## begin Text section

James passed away March 23.  So that was a glimpse into the 24th ad 25th of March.  In fact, Little and Sugar were the last two of Chancee's puppies we had left and James, being the lover he was, had fallen in love with Little after he brought her back home one day.  He had warned the family that adopted her that if he found her outside in the street alone again, he was going to take her home.  Sure enough, he found her in the street again and back home she came.  Despite the stress and difficulties, we took care of them.  Little I am sure was taken in and Sugar was adopted by an older lady that lived alone just a day before I walked away and never looked back.

## end Text section
## begin Data provided

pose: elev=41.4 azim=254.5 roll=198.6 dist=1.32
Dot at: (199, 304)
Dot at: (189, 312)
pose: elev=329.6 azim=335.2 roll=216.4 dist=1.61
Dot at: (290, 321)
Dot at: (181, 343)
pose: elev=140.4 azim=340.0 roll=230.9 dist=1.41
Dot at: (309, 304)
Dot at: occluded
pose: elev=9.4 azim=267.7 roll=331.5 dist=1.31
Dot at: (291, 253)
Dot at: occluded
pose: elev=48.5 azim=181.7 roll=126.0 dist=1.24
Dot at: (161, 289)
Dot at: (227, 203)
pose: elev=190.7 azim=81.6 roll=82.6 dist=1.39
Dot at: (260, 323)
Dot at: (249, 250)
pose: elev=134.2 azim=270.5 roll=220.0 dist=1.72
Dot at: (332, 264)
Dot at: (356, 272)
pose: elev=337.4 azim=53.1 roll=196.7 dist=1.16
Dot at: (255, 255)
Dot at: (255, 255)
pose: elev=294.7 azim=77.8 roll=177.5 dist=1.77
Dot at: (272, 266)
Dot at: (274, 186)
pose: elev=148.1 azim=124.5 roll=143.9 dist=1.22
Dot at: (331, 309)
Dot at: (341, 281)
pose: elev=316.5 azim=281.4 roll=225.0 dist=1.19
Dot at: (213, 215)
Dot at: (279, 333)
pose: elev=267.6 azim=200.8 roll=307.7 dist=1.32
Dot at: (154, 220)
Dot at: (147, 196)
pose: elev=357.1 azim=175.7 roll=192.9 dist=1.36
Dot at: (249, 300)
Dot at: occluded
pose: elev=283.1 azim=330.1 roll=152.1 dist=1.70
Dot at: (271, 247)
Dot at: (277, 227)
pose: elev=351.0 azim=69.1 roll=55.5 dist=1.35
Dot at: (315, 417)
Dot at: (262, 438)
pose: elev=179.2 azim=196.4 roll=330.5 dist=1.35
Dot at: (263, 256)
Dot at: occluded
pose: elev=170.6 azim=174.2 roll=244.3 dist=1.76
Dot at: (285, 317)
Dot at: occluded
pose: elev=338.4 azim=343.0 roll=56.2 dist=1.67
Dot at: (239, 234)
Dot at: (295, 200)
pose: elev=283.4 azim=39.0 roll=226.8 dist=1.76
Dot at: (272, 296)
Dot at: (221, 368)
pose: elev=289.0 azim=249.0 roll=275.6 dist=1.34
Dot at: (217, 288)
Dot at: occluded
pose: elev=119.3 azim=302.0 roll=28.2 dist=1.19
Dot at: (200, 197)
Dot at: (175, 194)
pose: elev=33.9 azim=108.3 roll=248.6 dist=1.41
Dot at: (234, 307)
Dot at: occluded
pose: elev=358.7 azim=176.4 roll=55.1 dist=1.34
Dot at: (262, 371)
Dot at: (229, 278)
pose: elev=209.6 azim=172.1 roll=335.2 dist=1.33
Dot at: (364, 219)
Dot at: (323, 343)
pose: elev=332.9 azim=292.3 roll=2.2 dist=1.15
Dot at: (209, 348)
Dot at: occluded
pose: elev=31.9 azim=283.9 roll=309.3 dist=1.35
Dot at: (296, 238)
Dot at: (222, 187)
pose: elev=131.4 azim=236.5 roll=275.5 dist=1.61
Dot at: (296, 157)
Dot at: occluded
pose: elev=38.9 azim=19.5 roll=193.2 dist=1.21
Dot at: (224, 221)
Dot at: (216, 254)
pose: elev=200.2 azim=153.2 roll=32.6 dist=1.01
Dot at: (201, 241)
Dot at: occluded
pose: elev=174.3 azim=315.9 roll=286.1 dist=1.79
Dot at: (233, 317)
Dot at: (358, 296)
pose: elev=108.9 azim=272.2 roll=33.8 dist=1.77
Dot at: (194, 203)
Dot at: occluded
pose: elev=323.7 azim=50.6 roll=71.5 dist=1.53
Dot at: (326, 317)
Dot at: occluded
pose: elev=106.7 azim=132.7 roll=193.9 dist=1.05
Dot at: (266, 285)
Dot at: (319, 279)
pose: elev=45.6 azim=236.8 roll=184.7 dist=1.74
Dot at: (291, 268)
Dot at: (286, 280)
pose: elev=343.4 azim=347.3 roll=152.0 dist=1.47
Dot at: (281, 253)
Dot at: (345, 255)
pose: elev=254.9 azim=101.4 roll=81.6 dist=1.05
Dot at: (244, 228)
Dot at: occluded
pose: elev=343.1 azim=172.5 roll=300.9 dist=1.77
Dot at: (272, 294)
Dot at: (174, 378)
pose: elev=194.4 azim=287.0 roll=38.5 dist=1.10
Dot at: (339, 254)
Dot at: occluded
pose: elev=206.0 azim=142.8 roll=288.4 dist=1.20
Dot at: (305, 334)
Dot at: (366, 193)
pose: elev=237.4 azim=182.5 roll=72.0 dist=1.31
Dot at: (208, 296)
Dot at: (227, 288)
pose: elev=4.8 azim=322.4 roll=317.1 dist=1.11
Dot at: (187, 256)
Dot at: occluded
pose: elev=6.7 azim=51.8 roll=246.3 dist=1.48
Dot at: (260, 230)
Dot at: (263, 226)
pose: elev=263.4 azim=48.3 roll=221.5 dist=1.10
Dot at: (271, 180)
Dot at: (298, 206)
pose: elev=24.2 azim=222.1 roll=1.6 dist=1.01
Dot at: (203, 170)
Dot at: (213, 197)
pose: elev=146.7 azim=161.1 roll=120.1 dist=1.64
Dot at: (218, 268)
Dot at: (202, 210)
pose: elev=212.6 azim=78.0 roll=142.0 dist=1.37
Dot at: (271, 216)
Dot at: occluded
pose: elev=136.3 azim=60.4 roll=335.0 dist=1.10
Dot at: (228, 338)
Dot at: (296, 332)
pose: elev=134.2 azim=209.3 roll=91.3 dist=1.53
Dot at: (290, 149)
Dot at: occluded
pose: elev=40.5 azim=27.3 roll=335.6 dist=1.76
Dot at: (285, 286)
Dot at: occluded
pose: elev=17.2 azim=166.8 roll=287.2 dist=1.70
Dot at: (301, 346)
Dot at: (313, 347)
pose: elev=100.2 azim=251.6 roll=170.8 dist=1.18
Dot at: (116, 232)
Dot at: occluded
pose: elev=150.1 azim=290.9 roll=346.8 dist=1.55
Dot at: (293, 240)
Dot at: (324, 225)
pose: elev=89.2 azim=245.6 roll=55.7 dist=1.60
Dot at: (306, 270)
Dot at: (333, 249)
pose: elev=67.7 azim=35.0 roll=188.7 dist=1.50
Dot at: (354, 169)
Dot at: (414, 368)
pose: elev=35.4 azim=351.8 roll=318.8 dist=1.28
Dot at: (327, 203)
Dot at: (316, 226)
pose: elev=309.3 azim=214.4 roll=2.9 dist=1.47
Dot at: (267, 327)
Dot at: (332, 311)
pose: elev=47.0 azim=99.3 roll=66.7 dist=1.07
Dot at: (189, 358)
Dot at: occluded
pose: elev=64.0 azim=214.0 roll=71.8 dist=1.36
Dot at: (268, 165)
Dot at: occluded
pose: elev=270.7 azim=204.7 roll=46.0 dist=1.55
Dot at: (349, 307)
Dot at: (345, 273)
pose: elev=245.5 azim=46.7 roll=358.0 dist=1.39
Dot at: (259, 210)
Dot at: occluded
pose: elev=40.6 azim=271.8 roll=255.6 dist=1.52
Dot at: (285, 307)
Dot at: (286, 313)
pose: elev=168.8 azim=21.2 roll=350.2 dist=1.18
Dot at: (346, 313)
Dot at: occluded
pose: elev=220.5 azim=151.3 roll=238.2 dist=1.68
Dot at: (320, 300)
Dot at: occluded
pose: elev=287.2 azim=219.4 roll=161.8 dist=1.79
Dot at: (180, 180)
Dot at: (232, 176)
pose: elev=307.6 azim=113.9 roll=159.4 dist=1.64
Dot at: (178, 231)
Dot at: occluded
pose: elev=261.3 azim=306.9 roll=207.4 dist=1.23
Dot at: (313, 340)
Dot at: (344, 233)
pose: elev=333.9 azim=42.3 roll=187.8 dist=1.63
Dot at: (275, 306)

## end Data provided

The exercise – Copy word for word the section of the passage about the puppies, from "James passed away" up to and including "never looked back.". The entries are separate material and have no connection to the passage about the puppies.

Response to this task –
James passed away March 23.  So that was a glimpse into the 24th ad 25th of March.  In fact, Little and Sugar were the last two of Chancee's puppies we had left and James, being the lover he was, had fallen in love with Little after he brought her back home one day.  He had warned the family that adopted her that if he found her outside in the street alone again, he was going to take her home.  Sure enough, he found her in the street again and back home she came.  Despite the stress and difficulties, we took care of them.  Little I am sure was taken in and Sugar was adopted by an older lady that lived alone just a day before I walked away and never looked back.